With deference to David Letterman, here are the top ten questions asked of me (and, as it turns out, so many other beer writers):
Do you need an assistant?
In my eight years of writing about beer professionally, I must have heard that one at least fifty times. Frankly, I never have had so much fun "working" as I do with this vocation. I get to go to as many festivals, tastings, dinners and so on as I desire but there are deadlines to meet and plenty of long hours sitting at my computer. For the time being, I can handle this by myself, though I appreciate the interest. As I tell people, "America is a great country. I drink beer and get paid to do so!"
Can I come with you to an event?
Hey, why not? By the way, I give points if you'll get me there. If you are driving, you must stay sober.

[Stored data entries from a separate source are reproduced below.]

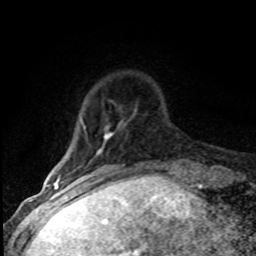
Breast MRI (dynamic contrast-enhanced), one axial slice. Slice 12 of 80 in the series (ordered by position). Cropped to one breast. Dynamic contrast-enhanced series, time point 2 of 8 at this slice position (early post-contrast). 1.5 T. TE 4.2 ms, TR 7.1 ms. 2 mm slice thickness. 256 × 256 image matrix, field of view 145 × 145 mm. Female patient.
Structures marked on this image (semi-automatic segmentation, software-assisted and operator-edited):
- enhancing-tissue mask used for the functional tumour volume (all voxels passing the contrast-enhancement thresholds inside the analysis volume; usually the tumour): box from (x=54, y=121) to (x=124, y=184) px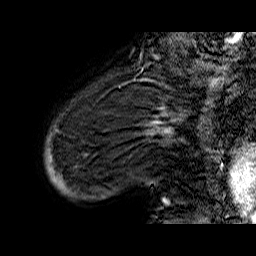
Breast MRI (dynamic contrast-enhanced), one sagittal slice. Dynamic contrast-enhanced series, time point 2 of 6 at this slice position (early post-contrast). 1.5 T. TE 6.5 ms, TR 32.9 ms. 4 mm slice thickness. 256 × 256 image matrix, field of view 200 × 200 mm. Female patient. From the clinical record (not read from this slice): setting: breast cancer imaged before/during neoadjuvant chemotherapy; receptor status: HR-positive, HER2-negative.
Structures marked on this image (semi-automatically segmented with operator editing):
- analysis volume of interest (the breast-tissue region the enhancement analysis was run in; not a lesion): bounding box (x1, y1, x2, y2) in pixels: (44, 74, 176, 210)
- tumour enhancement mask (voxels above the 100 % enhancement threshold inside the analysis volume of interest): (156, 123, 169, 206)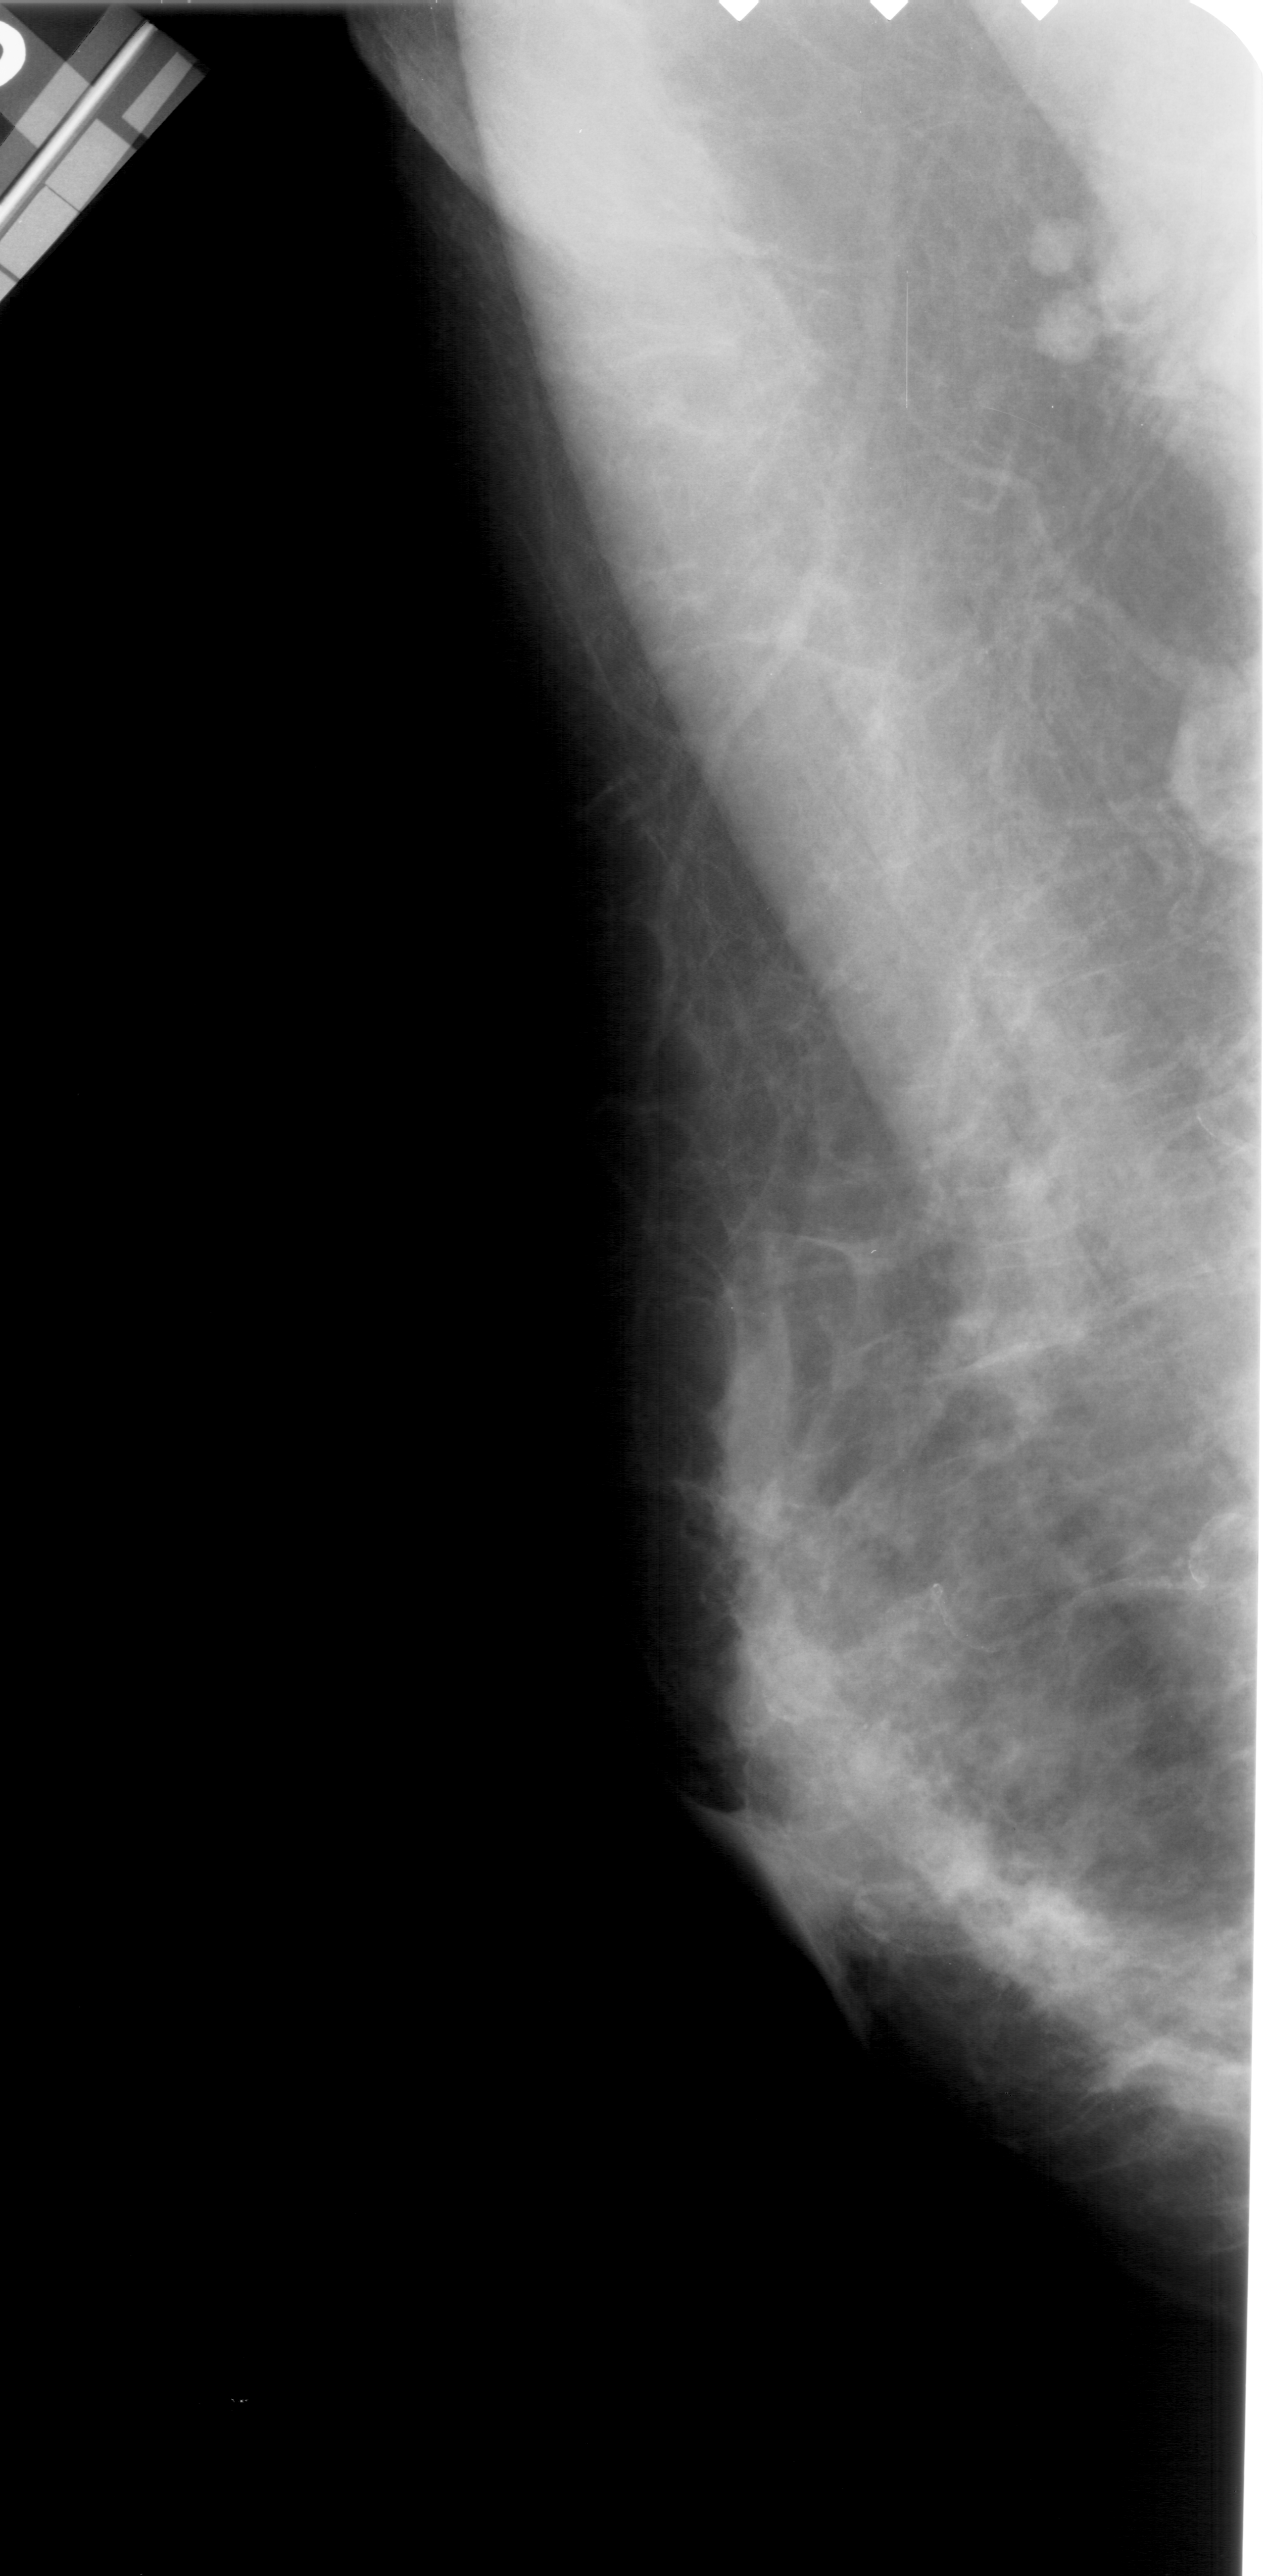
Digitized screen-film mammogram; left breast; mediolateral oblique (MLO) view; breast composition: extremely dense (BI-RADS density category 4 of 4).
Marked abnormality: mass, shape irregular, margins spiculated; BI-RADS assessment category 5; pathology result (as recorded, not read from the image): benign.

Do you drink a lot of beer?
There are days when I don't drink any. Generally, I have the equivalent of one or two bottles, however. Sometimes, the beer I am sampling is for review or a feature. And not all the beers I try are to my liking.
How much beer do you have in your home?
I have a second cooler that is devoted to beer storage. My bottle-conditioned beers are kept at cellar temperature, though. The amount of beer I have varies greatly. At the present, I would estimate I have about 200 bottles or so, with very few doubles. The oldest beer I have is a 1982 Anchor Brewing "Our Special Ale," given to me by Phillies announcer (and part-time Anchor employee) Andy Musser.
Do you homebrew?
I have but on rare occasions. Actually, some other writers and I have brewed with Tom Baker of Heavyweight Brewing. Our result is called "Stickenjab," done in an old German style known as "Alt." The beer is available on tap in parts of NJ, the New York City area and into eastern PA.

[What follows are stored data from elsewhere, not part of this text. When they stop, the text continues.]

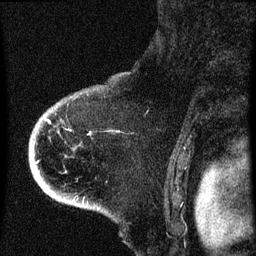
Breast MRI (dynamic contrast-enhanced), one sagittal slice. Slice 52 of 60 in the series (ordered by position). Dynamic contrast-enhanced series, image 2 of 4 at this slice position (ordered by acquisition). 1.5 T. TE 4.2 ms, TR 8 ms. 256 × 256 image matrix, field of view 180 × 180 mm. Patient: female, 71 years.
Structures marked on this image (semi-automatic segmentation, software-assisted and operator-edited):
- analysis volume of interest (the breast-tissue region the enhancement analysis was run in; not a lesion): box from (x=32, y=86) to (x=108, y=205) px
- tumour enhancement mask (voxels above the 70 % enhancement threshold inside the analysis volume of interest): (x=37, y=120)–(x=71, y=163)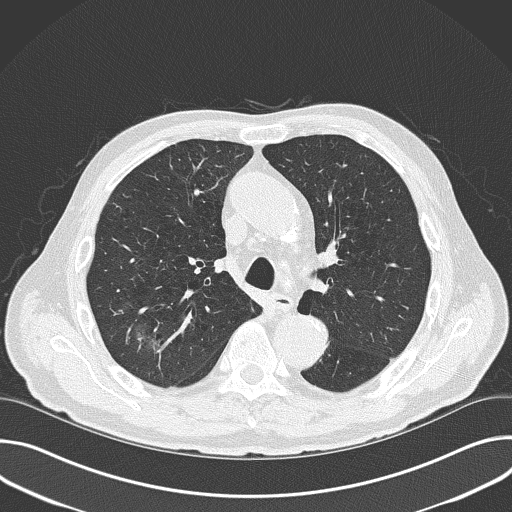
Low-dose screening chest CT, one axial slice; slice 112 of 177 in the series (ordered by position); reconstruction kernel B50f; lung window (W 1500 / L -600 HU); 512 × 512 image matrix.
Structures marked on this image (outlined manually by an expert reader):
- lesion 1 (tumor, upper lobe of right lung): bounding box [x1, y1, x2, y2] px = [136, 325, 162, 350]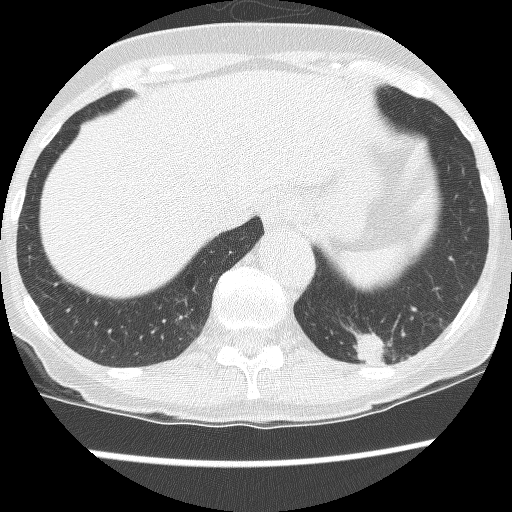
Chest CT (low-dose screening protocol), one axial image. Third screening round (two years after baseline). Lung window (W 1500 / L -600 HU). 2.5 mm slice thickness. 120 kVp. Female participant, aged 61 years at enrolment.
- Expert-annotated lung lesion, bounding box (x1, y1, x2, y2) in pixels: (336, 295, 440, 385).
- The screening reader recorded 2 non-calcified nodules or masses ≥4 mm on this exam (left lower lobe, left lower lobe); which of them this box marks is not recorded.
- Official screen result: positive, no significant change: stable abnormalities potentially related to lung cancer, unchanged since the prior screening exam.
- Participant outcome: lung cancer diagnosed 166 days after this screen — non-small cell carcinoma, left lower lobe, poorly differentiated (G3), stage IB (AJCC 6th edition), 100 mm at pathology.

Have you ever met Michael Jackson?
This question only could have been asked by a "beer geek" as this would be in reference to the famed beer writer from England, also known as the "BeerHunter." Yes, I've met him and toured breweries with him. In fact, he stayed at my house this past April.
What's the best beer?
If there were one "best beer" there would be no need for any other. There are dozens of beers I enjoy, dependent on the season, company I am with, food eaten and so on.
Which country makes the best beers?
There are exciting things going on at many craft breweries here in the U.S. I drink more American-made beers than from any other country. I greatly appreciate Belgian ales for their complexity and uniqueness. There are notable beers produced worldwide.
What's the worst beer on the market?
Once more, that's a subjective topic. I don't prefer most mass-produced beers though large breweries were, at one time, small. And there is no rule declaring that just because a beer comes from a microbrewery it has to be good.
How do you keep up with all the beers on the market?
I don't. There are a ton of beers I've never tried though I feel it is my job to sample those readily available to me. I do keep tabs on local happenings.
So, if you go to a beer festival somewhere in the Delaware Valley and see a guy with a camera, notebook, pen and a tasting glass, there is a decent chance it could be me. And if I pause when you ask, "Do you need an assistant?" you'll know why.